I'm reading Service Oriented Design with Ruby on Rails, which includes the code you see in this image
My question is specifically about this line from the User model
has_many :followers, :through -> :followings, :source => :user
in which a User (as in an instance of the user model) has_many :followers, which are really just other users. So a user has_many users. This seems very weird to me that a User has_many :users, as if something should break when you write that, so I thought doign has_many :followers ...:source => :user might be meant to stop things from breaking.

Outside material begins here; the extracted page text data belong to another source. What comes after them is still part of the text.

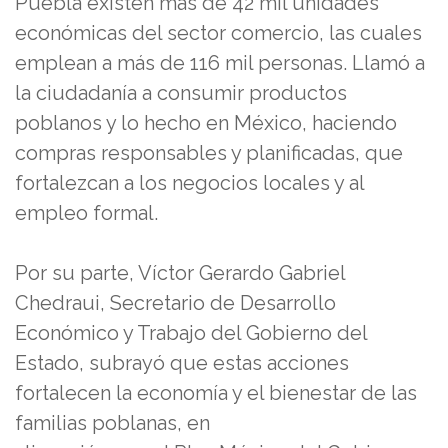
Puebla existen más de 42 mil unidades
económicas del sector comercio, las cuales
emplean a más de 116 mil personas. Llamó a
la ciudadanía a consumir productos
poblanos y lo hecho en México, haciendo
compras responsables y planificadas, que
fortalezcan a los negocios locales y al
empleo formal.
Por su parte, Víctor Gerardo Gabriel
Chedraui, Secretario de Desarrollo
Económico y Trabajo del Gobierno del
Estado, subrayó que estas acciones
fortalecen la economía y el bienestar de las
familias poblanas, en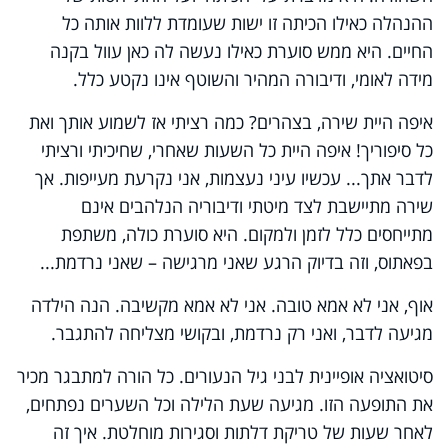
ההנהלה כאילו הכיתה זו ישות שעומדת ללוות אותה כל
החיים. היא ממש סוערת כאילו נעשה לה כאן עוול בקנה
מידה לאומי, ודיבורה המהיר והשוטף אינו נקטע כלל.
איפה היית שירה, בצהרים? כמה רציתי אז לשמוע אותך ואת
כל סיפוריך! איפה היית כל השעות שאחרי, שחיכיתי ורציתי
לדבר אתך... עכשיו עיני נעצמות, אני נקרעת מעייפות. אך
שירה מתיישבת לצד מיטתי ודיבוריה הנלהבים אינם
מתייחסים כלל לזמן ולמקום. היא סוערת כולה, משתפת
בפאתוס, וזה בדיוק הרגע שאני מרגישה – שאני נרדמת...
אוף, אני לא אמא טובה. אני לא אמא מקשיבה. הנה הילדה
מגיעה לדבר, ואני רק נרדמת, ובקושי מצליחה להתגבר.
סיטואציה אופיינית לבני גיל הנעורים. כל הורה למתבגר מכיר
את התופעה הזו. מגיעה שעת הלילה וכל השערים נפתחים,
לאחר שעות של טריקת דלתות וסגירות מוחלטת. איך זה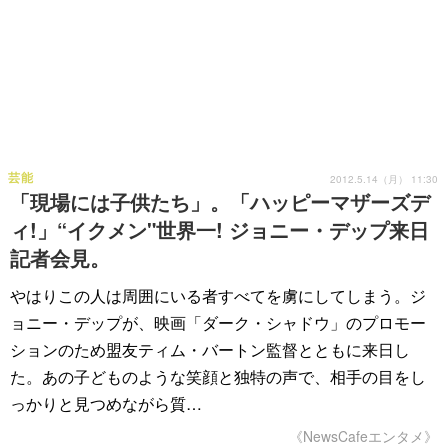
芸能
2012.5.14（月） 11:30
「現場には子供たち」。「ハッピーマザーズデ
ィ!」“イクメン"世界一! ジョニー・デップ来日
記者会見。
やはりこの人は周囲にいる者すべてを虜にしてしまう。ジ
ョニー・デップが、映画「ダーク・シャドウ」のプロモー
ションのため盟友ティム・バートン監督とともに来日し
た。あの子どものような笑顔と独特の声で、相手の目をし
っかりと見つめながら質…
《NewsCafeエンタメ》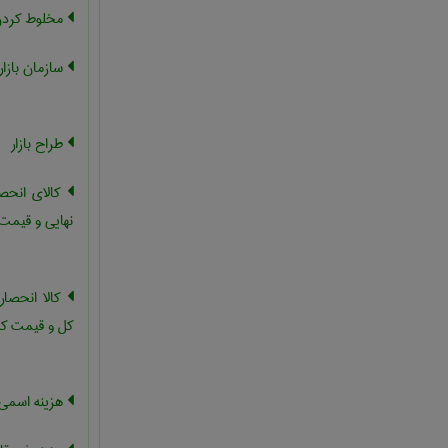
مخلوط کردن با
سازمان بازار
طراح بازار
کالای انحص
نهایی و قیمت 
کالا انحصا
کل و قیمت ک
هزینه اسمی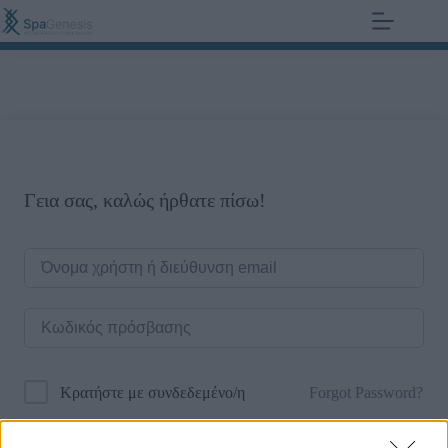
+30 210 700 6825
0,00
€
Γεια σας, καλώς ήρθατε πίσω!
Forgot Password?
Κρατήστε με συνδεδεμένο/η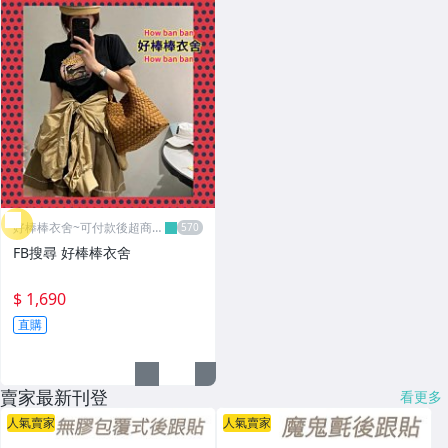
好棒棒衣舍~可付款後超商取
貨
FB搜尋 好棒棒衣舍
$ 1,690
直購
賣家最新刊登
看更多
人氣賣家
人氣賣家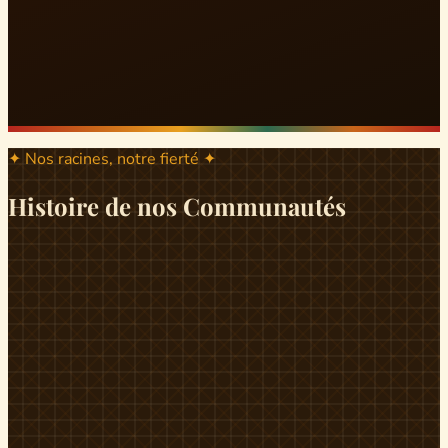
✦ Nos racines, notre fierté ✦
Histoire de nos Communautés
ND
ndikiniméki
Origines
Berceau historique du peuple Banen, Ndikiniméki est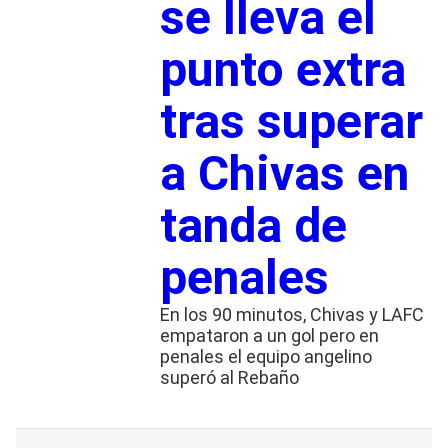
se lleva el
punto extra
tras superar
a Chivas en
tanda de
penales
En los 90 minutos, Chivas y LAFC
empataron a un gol pero en
penales el equipo angelino
superó al Rebaño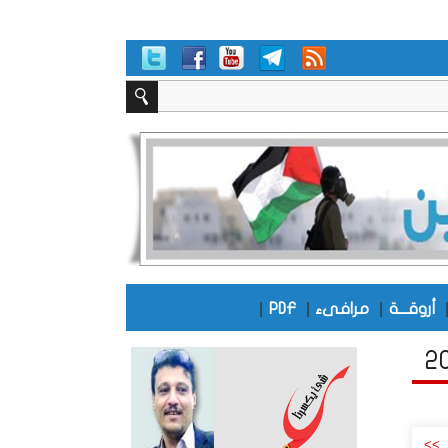
|
|
|
أروقـــة
مرافىء
PDF
>>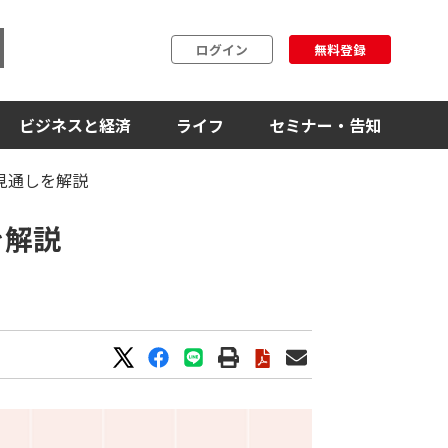
ログイン
無料登録
ビジネスと経済
ライフ
セミナー・告知
見通しを解説
を解説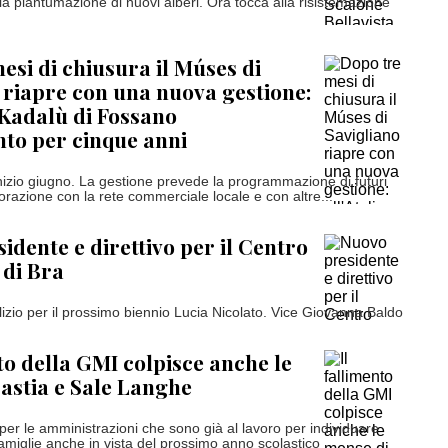
 la piantumazione di nuovi alberi. Ora tocca alla risistemazione
esi di chiusura il Múses di
 riapre con una nuova gestione:
r Kadalù di Fossano
nto per cinque anni
inizio giugno. La gestione prevede la programmazione di futuri
borazione con la rete commerciale locale e con altre...
idente e direttivo per il Centro
 di Bra
lizio per il prossimo biennio Lucia Nicolato. Vice Giovanna Baldo
nto della GMI colpisce anche le
astia e Sale Langhe
per le amministrazioni che sono già al lavoro per individuare
famiglie anche in vista del prossimo anno scolastico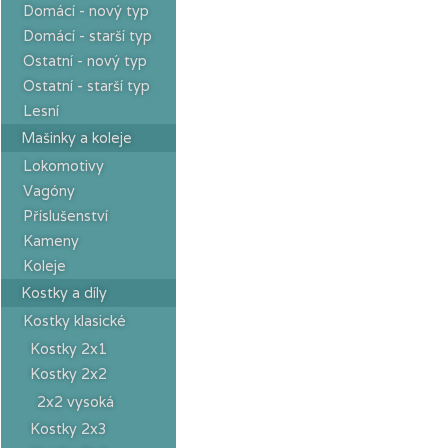
Domácí - nový typ
Domácí - starší typ
Ostatní - nový typ
Ostatní - starší typ
Lesní
Mašinky a koleje
Lokomotivy
Vagóny
Příslušenství
Kameny
Koleje
Kostky a díly
Kostky klasické
Kostky 2x1
Kostky 2x2
2x2 vysoká
Kostky 2x3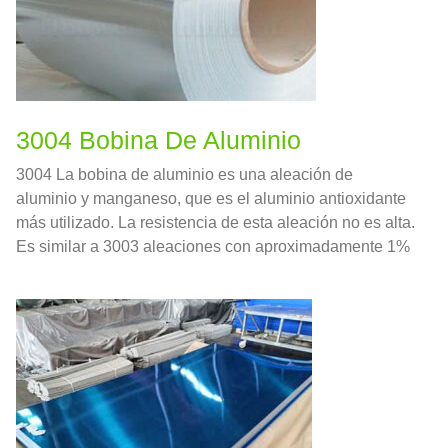
3004 Bobina De Aluminio
3004 La bobina de aluminio es una aleación de
aluminio y manganeso, que es el aluminio antioxidante
más utilizado. La resistencia de esta aleación no es alta.
Es similar a 3003 aleaciones con aproximadamente 1%
magnesio añadido.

According to one answer on this SO question Need help to understand :source option of has_one/has_many through of Rails, which was about the :source method for has_many associations, one rationale for using :source is to take code that looks this
class Newsletter
has_many :subscriptions
has_many :users, :through => :subscriptions
end
and change it into this
class Newsletter
has_many :subscriptions
has_many :subscribers, :through => :subscriptions, :source => :user
end
so that instead of doing this
Newsletter.find(id).users
one would do the much more logical (because Newsletters have subscribers not users)
Newsletter.find(id).subscribers
So, returning to the code from the book, my question is, is the only rationale for doing this in the User model
has_many :followers, :through -> :followings, :source => :user
to make more readable code User.find(id).followers
? There would otherwise be no problem doing
User.rb
has_many :users
Because if Rails let you do that (i.e. it doesn't break the application), then where would you put the belongs_to?
User.rb
has_many :users
belongs_to :user
This would seem very weird to me, but if :source is only there to let you write clearer queries, then this code should still work?
Update: the point of the question is, is there anything stopping anyone from doing this?